Excerpted text:
About a week after the FDA convened its latest meeting to discuss strategies for reducing racial biases in widely available pulse oximetry technology, Masimo has released new study data suggesting that such measures won’t be needed for its own blood oxygen sensors.
The new results build on previous analyses of the same data set, comprising 39 Black patients and 36 white patients who repeatedly used Masimo’s SET pulse oximeters—alongside arterial blood gas measurements for comparison—between 2015 and 2021, for a total of more than 7,000 paired readings.
And, as with the study’s previous findings, according to Masimo’s announcement late last week, the latest round of results uphold the company’s claim that its pulse oximeters churn out readings with no significant difference in quality based on a user’s skin tone.
In the latest retrospective analysis, the study’s investigators paid particular attention to each patient’s perfusion pressure, denoting how effectively blood is being pushed throughout the body. They separated the participants into “normal perfusion” and “low perfusion” groups based on their perfusion index (Pi) values.
Overall, among those with normal perfusion, Masimo’s devices returned blood oxygen readings that differed from the comparative arterial blood gas measurements by an average of just 0.18%. Broken down by race, the Black participants’ readings differed from the comparisons by an average of -0.26%, while the white subjects saw a difference of -0.12%.

Task description:
Please answer these from the pulse oximetry text:
(a) How many Black patients and how many white patients made up the data set?
(b) Between which years did the patients use the pulse oximeters?
(c) Among participants with normal perfusion, by what average did the readings differ from the arterial blood gas measurements overall?

Records provided:
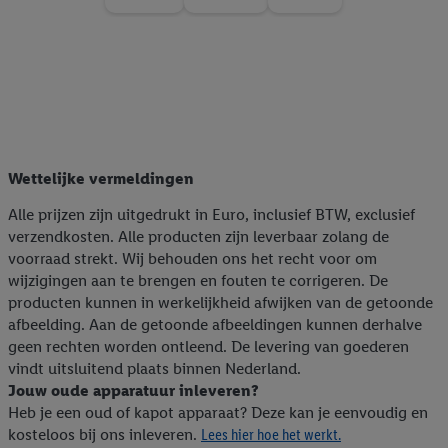
Door te klikken op "Weigeren", kies je voor de optie dat er enkel
technisch noodzakelijke cookies en vergelijkbare technieken
worden gebruikt.
Door op "Akkoord" te klikken, stem je in met alle verwerkingen
voor alle bovengenoemde doeleinden. Meer informatie,
inclusief over de opslagperiode van de gegevens en je recht om
jouw toestemming op elk gewenst moment in te trekken, vind je
Wettelijke vermeldingen
in onze
privacyverklaring
.
Je vindt de impressum voor de Lidl
website hier.
Klik
hier
voor meer informatie over de cookies die
Alle prijzen zijn uitgedrukt in Euro, inclusief BTW, exclusief
wij inzetten.
verzendkosten. Alle producten zijn leverbaar zolang de
voorraad strekt. Wij behouden ons het recht voor om
wijzigingen aan te brengen en fouten te corrigeren. De
producten kunnen in werkelijkheid afwijken van de getoonde
afbeelding. Aan de getoonde afbeeldingen kunnen derhalve
geen rechten worden ontleend. De levering van goederen
vindt uitsluitend plaats binnen Nederland.
Jouw oude apparatuur inleveren?
Heb je een oud of kapot apparaat? Deze kan je eenvoudig en
kosteloos bij ons inleveren.
Lees hier hoe het werkt.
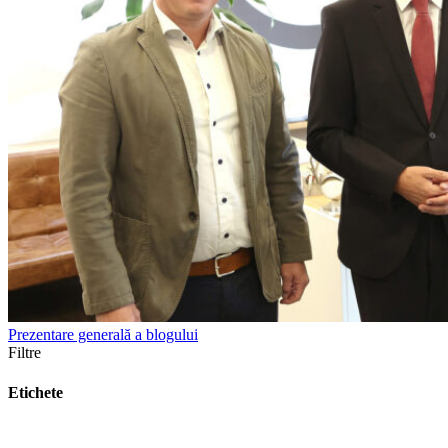
Prezentare generală a blogului
Filtre
Etichete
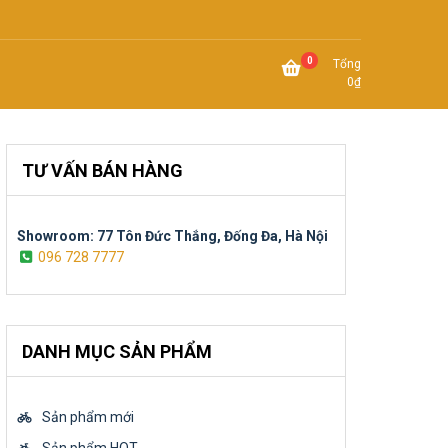
0
Tổng
0
₫
TƯ VẤN BÁN HÀNG
Showroom: 77 Tôn Đức Thắng, Đống Đa, Hà Nội
096 728 7777
DANH MỤC SẢN PHẨM
Sản phẩm mới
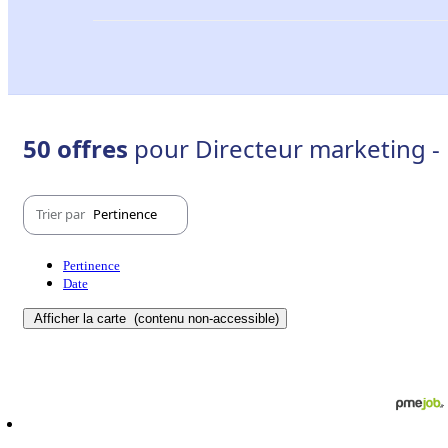
50 offres
pour Directeur marketing -
Trier par
Pertinence
Pertinence
Date
Afficher la carte
(contenu non-accessible)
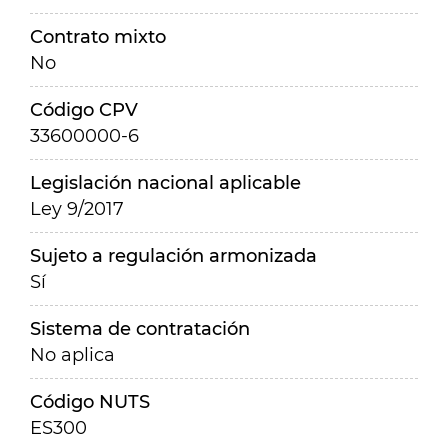
Contrato mixto
No
Código CPV
33600000-6
Legislación nacional aplicable
Ley 9/2017
Sujeto a regulación armonizada
Sí
Sistema de contratación
No aplica
Código NUTS
ES300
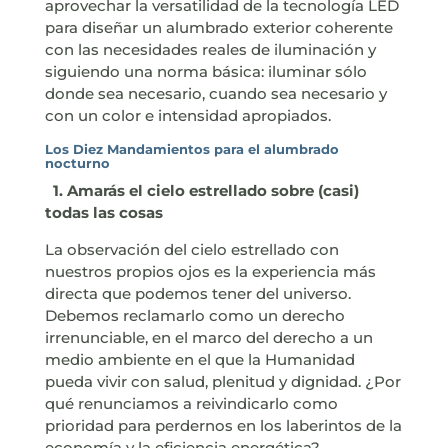
aprovechar la versatilidad de la tecnología LED
para diseñar un alumbrado exterior coherente
con las necesidades reales de iluminación y
siguiendo una norma básica: iluminar sólo
donde sea necesario, cuando sea necesario y
con un color e intensidad apropiados.
Los Diez Mandamientos para el alumbrado
nocturno
1. Amarás el cielo estrellado sobre (casi)
todas las cosas
La observación del cielo estrellado con
nuestros propios ojos es la experiencia más
directa que podemos tener del universo.
Debemos reclamarlo como un derecho
irrenunciable, en el marco del derecho a un
medio ambiente en el que la Humanidad
pueda vivir con salud, plenitud y dignidad. ¿Por
qué renunciamos a reivindicarlo como
prioridad para perdernos en los laberintos de la
economía y la eficiencia energética?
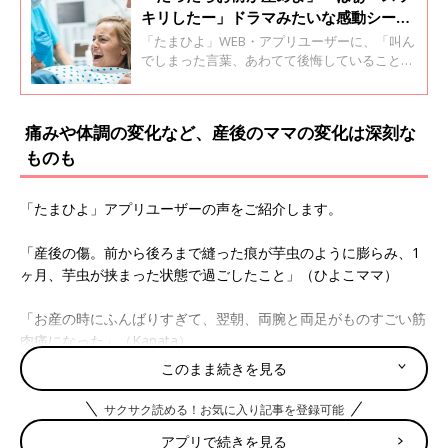
キリしたー」ドラマみたいな感動シーン
は夢物語。出産時に母が叫んだ爆笑エピ
「たまひよ」WEB・アプリユーザーに、「叫ん
ソード集。助産師さんからのアドバイス
でしまった言葉、あわてて後悔していることな
ど思わず笑ってしまう出産エピソードを教えて
も
ください。」と、募集したところたくさんのエ
ピソードが届きました。 生まれた瞬間、涙涙涙
痛みや体調の変化など、産後のママの変化は深刻な
で「生まれてくれてありがとう」とつぶやい
ものも
て、赤ちゃんと感動の対面……を果たした母は
少数派。現実はもっと厳しく、そしてシュール
なようです。 思い描いていた通りにはいかない
「たまひよ」アプリユーザーの声をご紹介します。
ことの多い出産の心構えやバースプランの立て
方について、助産師の濵脇先生にアドバイスも
いただきました。
「産後の傷。前から後ろまで縫った痕が芋虫のように膨らみ、1
ヶ月、芋虫が挟まった状態で過ごしたこと」（ひよこママ）
「お産の時にふんばりすぎて、翌朝、両腕と両足がものすごい筋
肉痛になった」（Kanata）
このまま続きを見る
「出産後、お股の激痛で座れなくて、ご飯が食べられませんでし
た。先生が来てくれた時に相談したら、
授乳
中でも飲める鎮痛剤
サクサク読める！お気に入り記事を登録可能
を出してくれて、薬がダメだと思っていたので助かりました…」
アプリで続きを見る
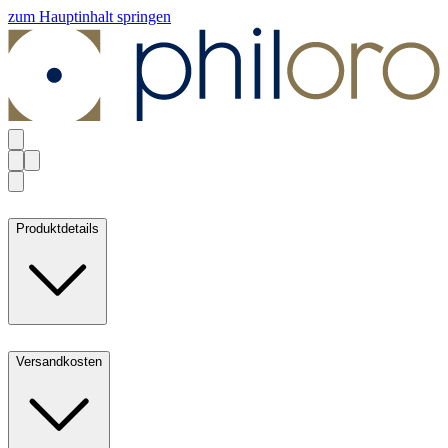
zum Hauptinhalt springen
Produktdetails
Versandkosten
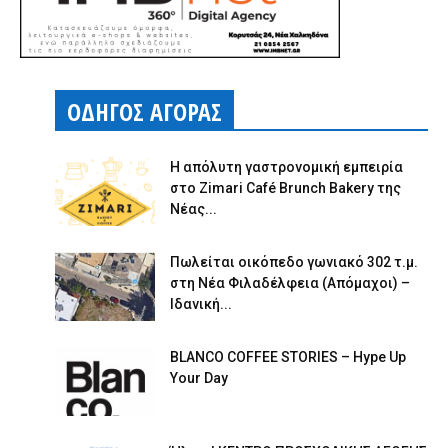
ΟΔΗΓΟΣ ΑΓΟΡΑΣ
Η απόλυτη γαστρονομική εμπειρία
στο Zimari Café Brunch Bakery της
Νέας...
Πωλείται οικόπεδο γωνιακό 302 τ.μ.
στη Νέα Φιλαδέλφεια (Απόμαχοι) –
Ιδανική...
BLANCO COFFEE STORIES – Hype Up
Your Day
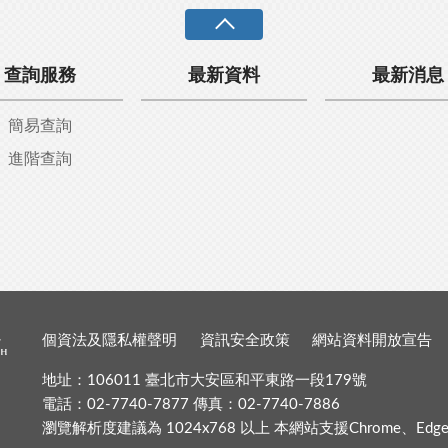
查詢服務
最新資料
最新消息
簡易查詢
進階查詢
個資法及隱私權聲明
資訊安全政策
網站資料開放宣告
地址：106011 臺北市大安區和平東路一段179號
電話：02-7740-7877 傳真：02-7740-7886
瀏覽解析度建議為 1024x768 以上 本網站支援Chrome、Edge、Fir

Response box:
(a) 39 Black patients and 36 white patients.
(b) Between 2015 and 2021.
(c) 0.18%.